Quick question on an approximation from physics

Question

I've seen written in a physics problem sheet that for a small $\epsilon>0$, the following approximation is considered $$ (1+2\epsilon)^{-\frac12}\approx 1-\epsilon. $$ Any reason why this is the case? Is this any special approximation in physics?

Answer 1

This is an instance of Taylor's expansion $$ (1+x)^n=1+nx+\frac{n(n-1)}{2}x^2+\dots, $$ with $x=2\varepsilon$ and $n=-1/2$. If you truncate the expansion, the error is an infinitesimal of order higher than the last term left. In your case, the error is of order $\varepsilon^2$, which is small compared to $\varepsilon$.

Answer 2

This comes from the definition of derivative at $x=0$ of $f(x)=(1+x)^\alpha$: $$(1+x)^{\alpha}=1+\alpha x + o(x)$$ Because $$\left((1+x)^{\alpha}\right)'=\alpha (1+x)^{\alpha -1 }$$

Answer 3

That's a special case of the Binomial approximation formula

$$(1 + x)^\alpha \approx 1 + \alpha x$$

for $|x|$ small.

Answer 4

Start with squaring: $$(1-ϵ)^2 = 1-2ϵ-ϵ^2 ≈ 1-2ϵ$$

If $ϵ$ is small, then $ϵ^2$ is $very$ small, too small to care about. (At least physicists think so)

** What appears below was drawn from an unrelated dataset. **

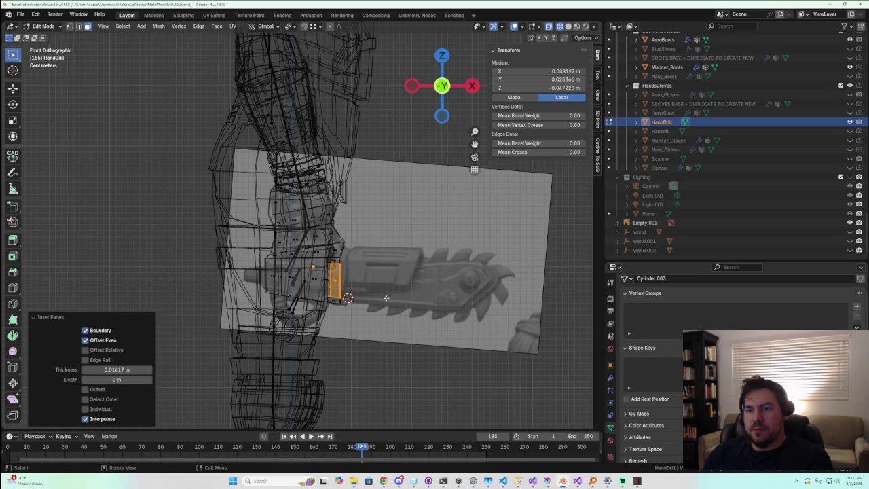
key(g)
key(z)
key(z)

Take the square root on both sides and you get $$1-ϵ ≈ (1-2ϵ)^{1\over 2}$$

This is close to what you got, but not quite.

On the other hand, you have $$(1-ϵ)(1+ϵ)=1-ϵ^2 ≈ 1$$

which means $$(1-ϵ)≈(1+ϵ)^{-1}$$

Applying it to $(1-2\epsilon)^\frac12$ you end up with $$ 1-\epsilon\approx (1-2\epsilon)^\frac12\approx(1+2\epsilon)^{-\frac12}. $$

Answer 5

This and many other cases are covered by Newton's Generalized Binomial Theorem. Here, we have $$(1+2\epsilon)^{-\frac12} = \displaystyle\sum_{i=0}^\infty \binom {-\frac 12}i (2\epsilon)^i$$

And of course, $\epsilon^i~\forall~i>0$ is very small in comparison to the rest of the sum so we omit those terms. So, our sum approximates to $$\binom{-\frac 12}0 + \binom{-\frac 12}1(2\epsilon)$$ $$= \boxed{1-\epsilon}$$